Britons must “strengthen their defences” against the growing threat posed by ransomware developed or enhanced using artificial intelligence (AI), the head of the UK’s cyber security agency has warned.
It comes as a new report from the National Cyber Security Centre (NCSC) has found that AI is lowering the barrier of entry to novice cyber criminals.
The NCSC – which is a part of GCHQ – has also warned that bad actors are using AI to better find and target victims and that the technology will almost certainly increase the volume and impact of cyber attacks in the near term.
The agency has previously identified ransomware as the biggest cyber threat facing the UK.
NCSC chief executive Lindy Cameron said: “We must ensure that we both harness AI technology for its vast potential and manage its risks – including its implications on the cyber threat.
“The emergent use of AI in cyber attacks is evolutionary not revolutionary, meaning that it enhances existing threats like ransomware but does not transform the risk landscape in the near term.
“As the NCSC does all it can to ensure AI systems are secure by design, we urge organisations and individuals to follow our ransomware and cyber security hygiene advice to strengthen their defences and boost their resilience to cyber attacks.”
Ransomware involves hackers gaining access to a user’s system and then either stealing or locking access to files using encryption, demanding a ransom to return the data.
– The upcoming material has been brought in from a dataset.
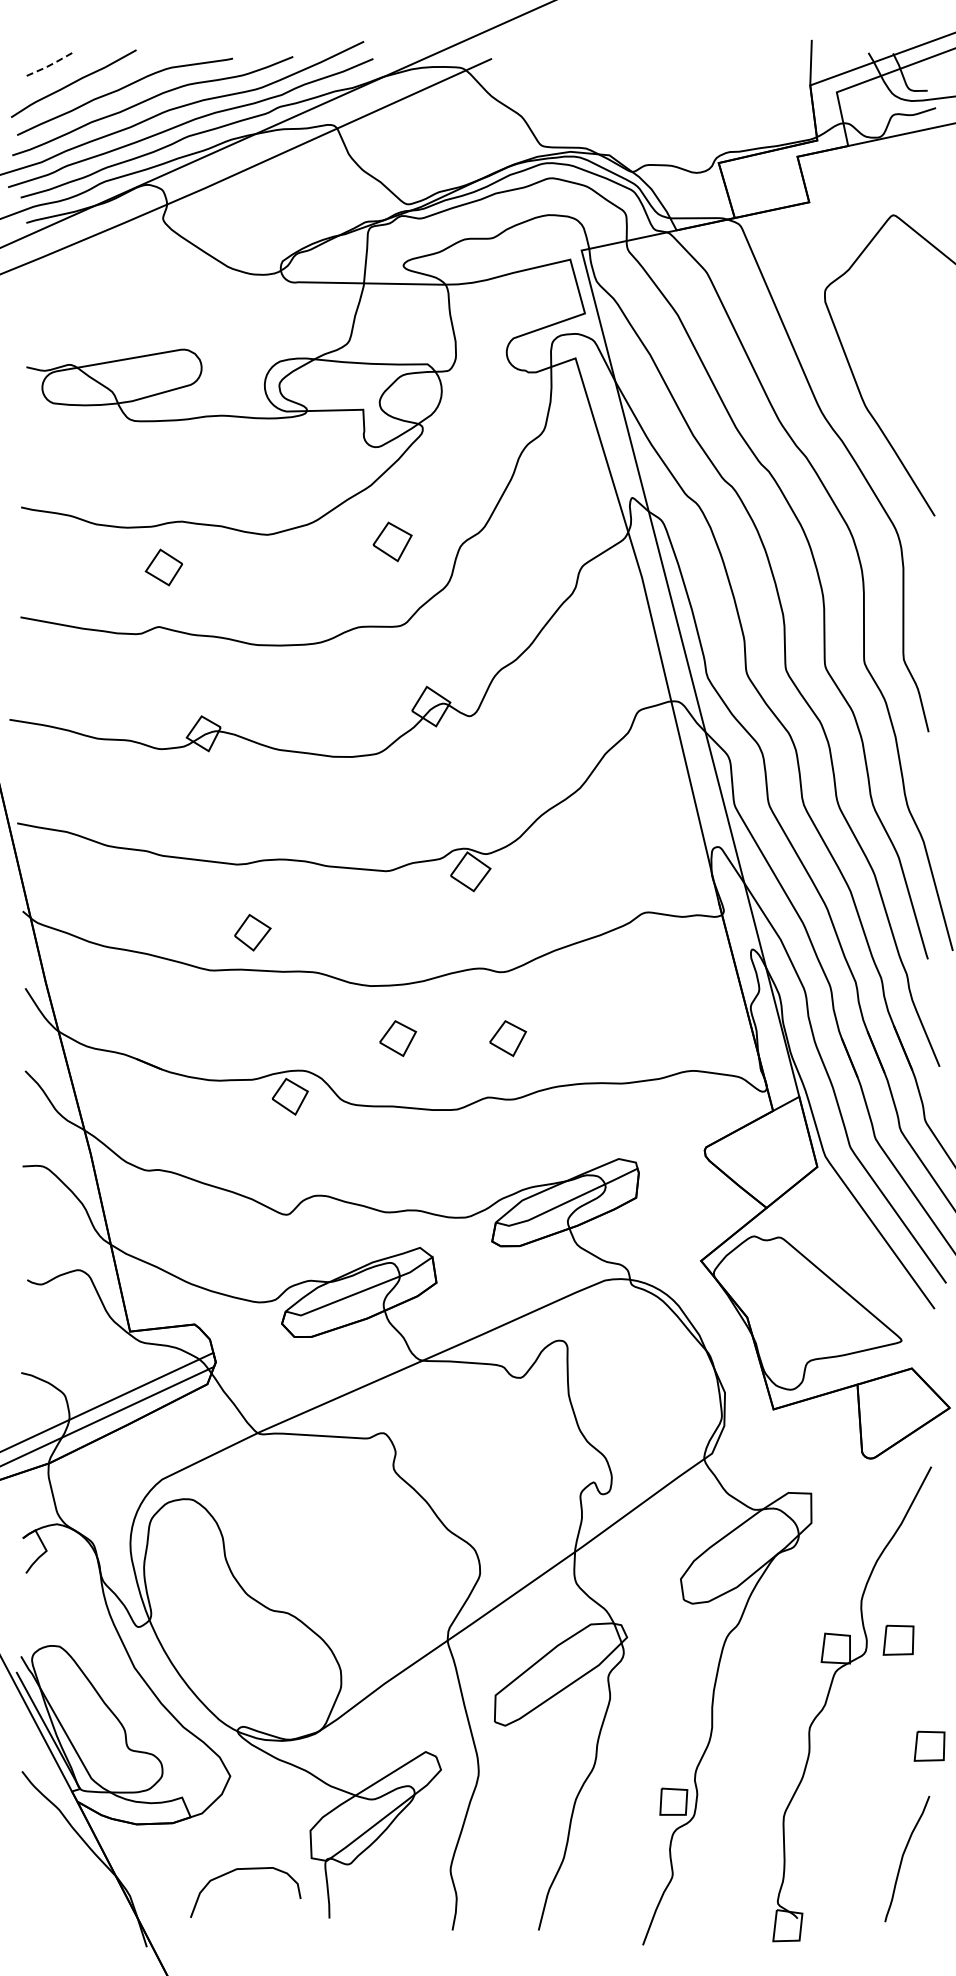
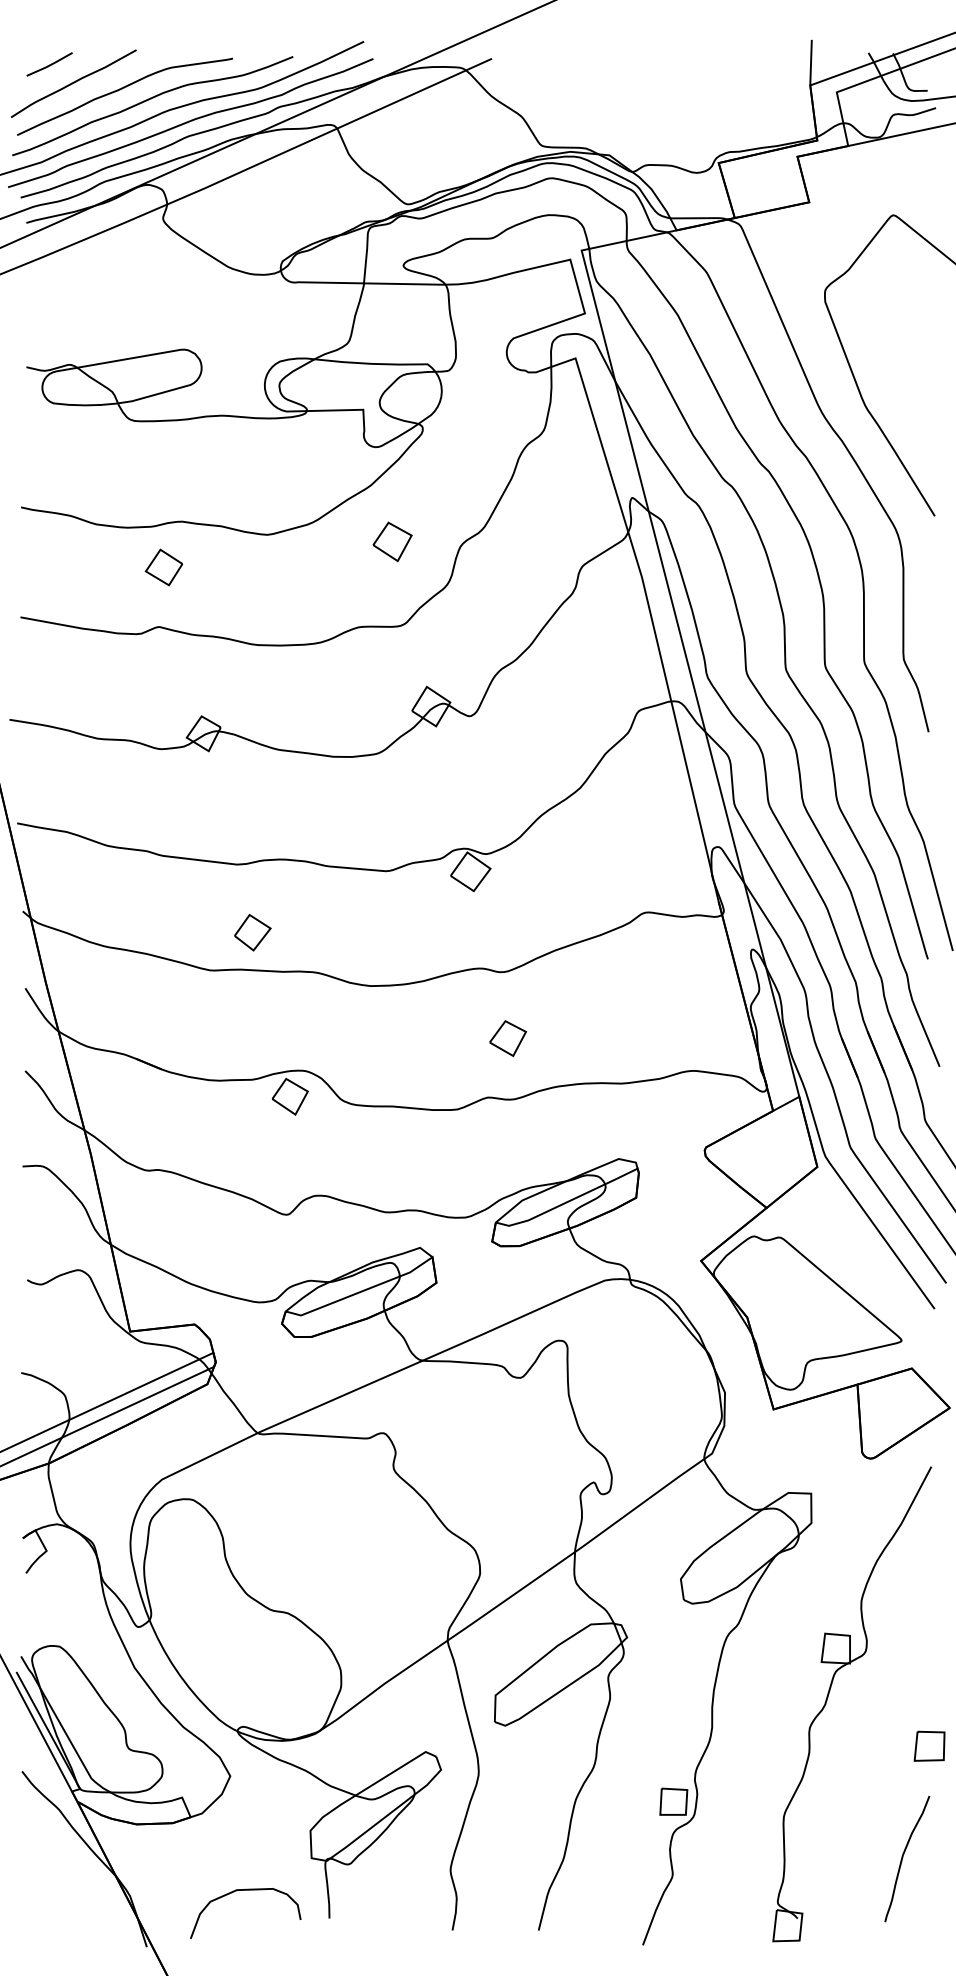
line at (50, 65): dashed -> solid
part at (398, 1038): present -> none
part at (898, 1639): present -> none
curve at (245, 1869) position: (245, 1869) -> (245, 1890)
One of the largest incidents seen so far was the 2017 WannaCry attack, which affected computers worldwide, including car firms such as Nissan, Honda, and dozens of NHS trusts across England.
The attack, believed to have originated from North Korea, severely disrupted services and left thousands of appointments cancelled, while an October 2018 report found the hack and the fall-out from it had cost the NHS as much as £100m.
The British Library also experienced a major ransomware attack in October last year, in which hackers stole personal data.
The NCSC said analysis from the National Crime Agency (NCA) suggested that cyber criminals had already started to develop criminal versions of generative AI models, making better hacking tools available to anyone willing to pay.
The warning comes after the government, in partnership with the NCSC and other industry figures, published new guidance for business leaders on boosting their cyber security protections.
They asked them to treat the issue in the same way they would any other vital business or financial issue.
James Babbage, director-general for threats at the NCA, said: “Ransomware continues to be a national security threat.
“As this report shows, the threat is likely to increase in the coming years due to advancements in AI and the exploitation of this technology by cyber criminals.
“AI services lower barriers to entry, increasing the number of cyber criminals, and will boost their capability by improving the scale, speed and effectiveness of existing attack methods.
“Fraud and child sexual abuse are also particularly likely to be affected.
“The NCA will continue to protect the public and reduce the serious crime threat to the UK, including by targeting criminal use of generative AI and ensuring we adopt the technology ourselves where safe and effective.”